Page text
--- START ---
Romans 5:1 in the Tyndale House GNT vs. Nestle-Aland 28
A revival of the subjunctive reading εχωμεν?
This is a revised excerpt from my dissertation’s discussion of Romans 5:1 (hopefully to be published with Brill):
Romans 5:1 is probably the most famous textual problem based on an ω–ο interchange that happens to be morphologically significant:
δικαιωθεντες … ειρηνην εχωμεν προς τον θεον THGNT; RP-Byzmg
“Having been justified … let us have peace with God”
δικαιωθεντες … ειρηνην εχομεν προς τον θεον NA28; RP-Byztxt; {A} rating UBS4/5; {C} rating UBS3
“Having been justified … we have peace with God”
The ω–ο interchange is a common type of textual variation that could have easily arisen due to the similar sound of omega and omicron during the Koine period. Based on papyri evidence, Chrys Caragounis concludes: “From the third century B.C. on, O and Ω interchange very frequently, which implies that if there had ever been any distinctions between them originally, these letters had now become equivalent.”[1]
Most often, the ω–ο interchange is not significant and can be categorized as an orthographic alternative or spelling “error.” However, the difference is significant in some cases where the omega creates the hortatory subjunctive and the omicron creates the indicative. This occurs in Rom 5:1; 14:19; 1 Cor 15:49; Gal 6:9; Heb 12:28.[2]
In Romans 5:1, the THGNT prints the subjunctive εχωμεν, while the NA28 prints the indicative εχομεν. The Byzantine text is divided. Peter Head (one of the THGNT editors) notes that the editions of Tischendorf, Westcott & Hort, von Soden, Vogels, Merk, and Bover all chose ἔχωμεν, and Head thinks that “[t]he manuscript evidence is firmly on the side of the subjunctive.”[3]
However, it is worth mentioning THGNT editor Peter Williams’s comment about the subjunctive reading: “And just how sure are we that εχωμεν is a subjunctive, rather than an indicative spelled with omega? . . . my vote would be for εχωμεν understood as an indicative. It seems to me to be the reading that best explains the other.”[4]
This caveat and nuance applies to all occurrences of the ω–ο interchange. We should not be quick to assume that the difference automatically leads to a subjunctive vs. an indicative since both readings would have been pronounced the same. And most people would have heard the New Testament orally, rather than have read the New Testament text and visually seen the ω–ο difference.
--- END ---
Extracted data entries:
--- START ---
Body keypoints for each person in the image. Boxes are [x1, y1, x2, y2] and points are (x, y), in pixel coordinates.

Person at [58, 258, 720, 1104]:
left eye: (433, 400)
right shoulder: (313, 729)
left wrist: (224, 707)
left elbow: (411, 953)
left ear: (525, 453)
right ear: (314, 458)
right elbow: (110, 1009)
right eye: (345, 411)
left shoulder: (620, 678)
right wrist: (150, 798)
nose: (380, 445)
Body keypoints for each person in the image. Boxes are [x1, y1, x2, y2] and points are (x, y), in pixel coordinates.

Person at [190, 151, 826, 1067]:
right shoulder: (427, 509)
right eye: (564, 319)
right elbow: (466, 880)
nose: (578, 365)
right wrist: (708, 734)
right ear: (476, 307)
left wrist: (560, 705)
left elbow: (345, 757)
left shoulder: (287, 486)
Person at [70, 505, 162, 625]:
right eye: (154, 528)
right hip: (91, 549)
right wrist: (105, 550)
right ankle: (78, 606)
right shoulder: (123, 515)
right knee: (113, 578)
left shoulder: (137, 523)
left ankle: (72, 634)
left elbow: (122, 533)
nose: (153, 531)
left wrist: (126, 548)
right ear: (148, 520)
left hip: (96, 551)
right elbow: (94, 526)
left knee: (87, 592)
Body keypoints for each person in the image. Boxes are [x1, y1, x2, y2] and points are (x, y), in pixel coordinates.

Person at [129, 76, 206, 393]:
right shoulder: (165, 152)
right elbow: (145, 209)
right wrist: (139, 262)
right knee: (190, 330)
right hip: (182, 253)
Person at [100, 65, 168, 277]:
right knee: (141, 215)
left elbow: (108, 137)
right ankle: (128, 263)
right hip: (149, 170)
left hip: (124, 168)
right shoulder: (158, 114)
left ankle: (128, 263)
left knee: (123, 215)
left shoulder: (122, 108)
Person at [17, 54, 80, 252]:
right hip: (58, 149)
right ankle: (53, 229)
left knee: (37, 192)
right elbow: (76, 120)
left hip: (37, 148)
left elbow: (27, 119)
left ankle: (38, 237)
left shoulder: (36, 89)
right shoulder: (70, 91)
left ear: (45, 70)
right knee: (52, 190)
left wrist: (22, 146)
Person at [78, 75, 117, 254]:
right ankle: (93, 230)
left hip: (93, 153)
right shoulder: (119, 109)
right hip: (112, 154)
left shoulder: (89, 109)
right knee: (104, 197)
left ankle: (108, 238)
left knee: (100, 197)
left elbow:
--- END ---
--- START ---
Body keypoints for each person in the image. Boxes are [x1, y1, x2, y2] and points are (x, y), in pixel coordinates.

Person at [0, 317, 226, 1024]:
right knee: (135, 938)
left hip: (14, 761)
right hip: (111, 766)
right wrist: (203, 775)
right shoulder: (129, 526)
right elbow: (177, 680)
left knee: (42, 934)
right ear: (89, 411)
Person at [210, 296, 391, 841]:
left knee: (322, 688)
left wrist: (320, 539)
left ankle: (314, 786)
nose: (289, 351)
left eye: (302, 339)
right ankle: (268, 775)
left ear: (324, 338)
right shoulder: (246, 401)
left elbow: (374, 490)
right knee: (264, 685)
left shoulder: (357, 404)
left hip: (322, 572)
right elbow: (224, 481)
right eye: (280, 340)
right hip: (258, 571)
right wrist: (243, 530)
--- END ---
Exercise set
[1] List the New Testament passages that the article on Romans 5:1 names as places where the omega–omicron interchange separates a hortatory subjunctive from an indicative.
[2] Write the text that follows the final sentence of the article on Romans 5:1.

Numbered responses
[1] Rom 5:1; Rom 14:19; 1 Cor 15:49; Gal 6:9; Heb 12:28

[2]
What is also interesting about Romans 5:1 is the change in certainty rating between UBS3 (published in 1975) and UBS4/5 (published in 1993 and 2014): UBS3 had a {C} rating, while UBS4/5 upgraded to an {A} rating, a two-step upgrade from being doubtful to being fully confident. The uncertainty from the 1970s faded away in the 1990s. Bruce Metzger’s Textual Commentary provides no explanation for the upgraded certainty.
The Editio Critica Maior (ECM) of the Pauline epistles is not yet available, but a comment from Georg Gäbel (research associate at the INTF) reveals that maybe the ECM of Romans will print a split guiding line between εχωμεν and εχομεν.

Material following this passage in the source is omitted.